Dante shifted his gaze to her. “It was rough,” he said, then sighed and kissed her wrist again. “And not something I think either of us will ever forget. Missy Schneider didn’t deserve what was done to her.”

That was an understatement. “Yes,” she said, her earlier enthusiasm over the Joyces being reunited with their son now lost as she pictured Missy’s baby, the umbilical cord wrapped around his neck four times. “That crime scene will stay with me for a long time. We can’t be sure if there’s a connection between what happened in Montour and the missing boys, but it’s not something we’re discounting.”

“Not with the coincidences,” Dante added. “DCI’s computer forensics investigators are going to check Missy’s emails. We told them about our current investigation and how the kidnapper was possibly looking at black Labs on a library computer. If Missy and the woman had been emailing, and the IP address leads DCI to a library in or near St. Joseph, that’s going to strengthen our suspicions.”

“Were the forensics investigators able to find any fingerprints or DNA evidence?” Phil asked.

“Another hair,” she said. “But it was brown, not blond. Forensics also thinks it’s synthetic.”

“A wig?” Phil asked. “I wonder why they’d bother with a wig… Unless they weren’t planning on killing Missy.”

She shrugged. “That’s hard to say. What’s interesting is that it only looks like one person was in the kitchen.”

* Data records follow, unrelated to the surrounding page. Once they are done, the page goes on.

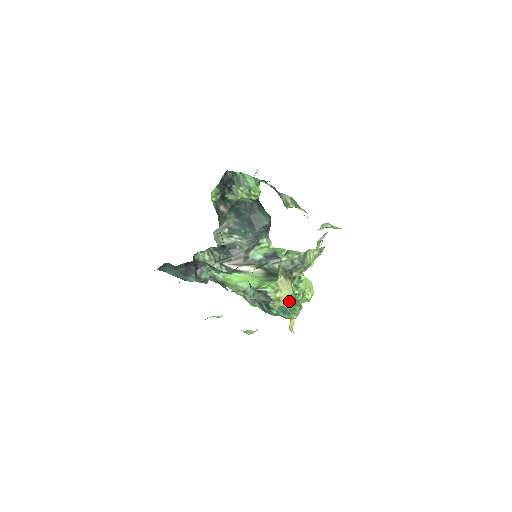
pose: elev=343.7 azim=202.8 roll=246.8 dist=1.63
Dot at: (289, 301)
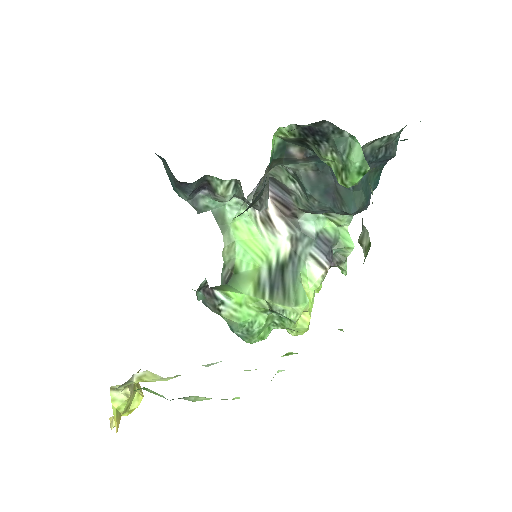
Dot at: (246, 329)
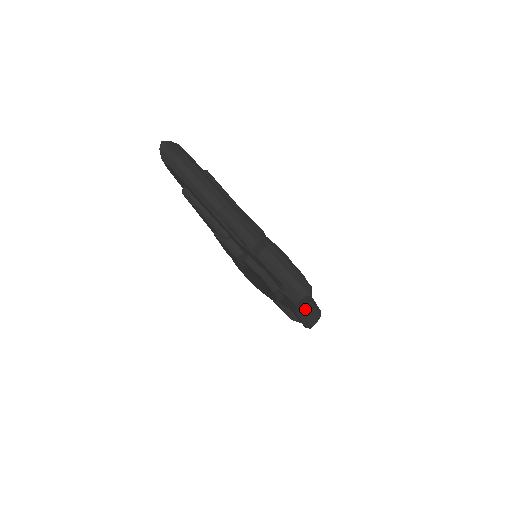
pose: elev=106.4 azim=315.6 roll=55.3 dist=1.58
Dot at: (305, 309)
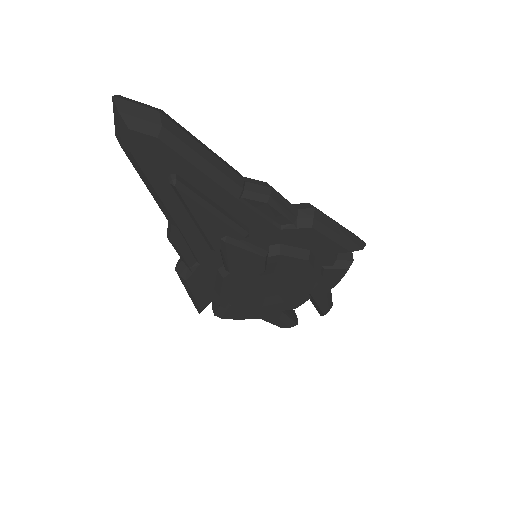
Dot at: occluded
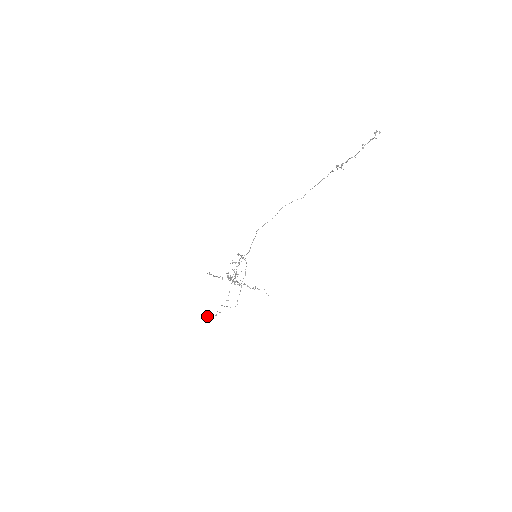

Dante nodded. “Yeah, this is something Jessica and I kept going back to on our drive home. Because of the storm, any footprints or tire tracks that might’ve been left in the driveway were washed away. The front door was locked—with a deadbolt. The back door wasn’t locked at all. We’re thinking that one of the kidnappers met with Missy, she let her in the house and locked the door behind them. Could be that after the female knocked Missy unconscious, she let the male in through the back.”

“Makes sense,” Phil said. “When my wife was pregnant with Maddy, she was very paranoid. She wouldn’t even let the cable repair guy in the house unless I was home.”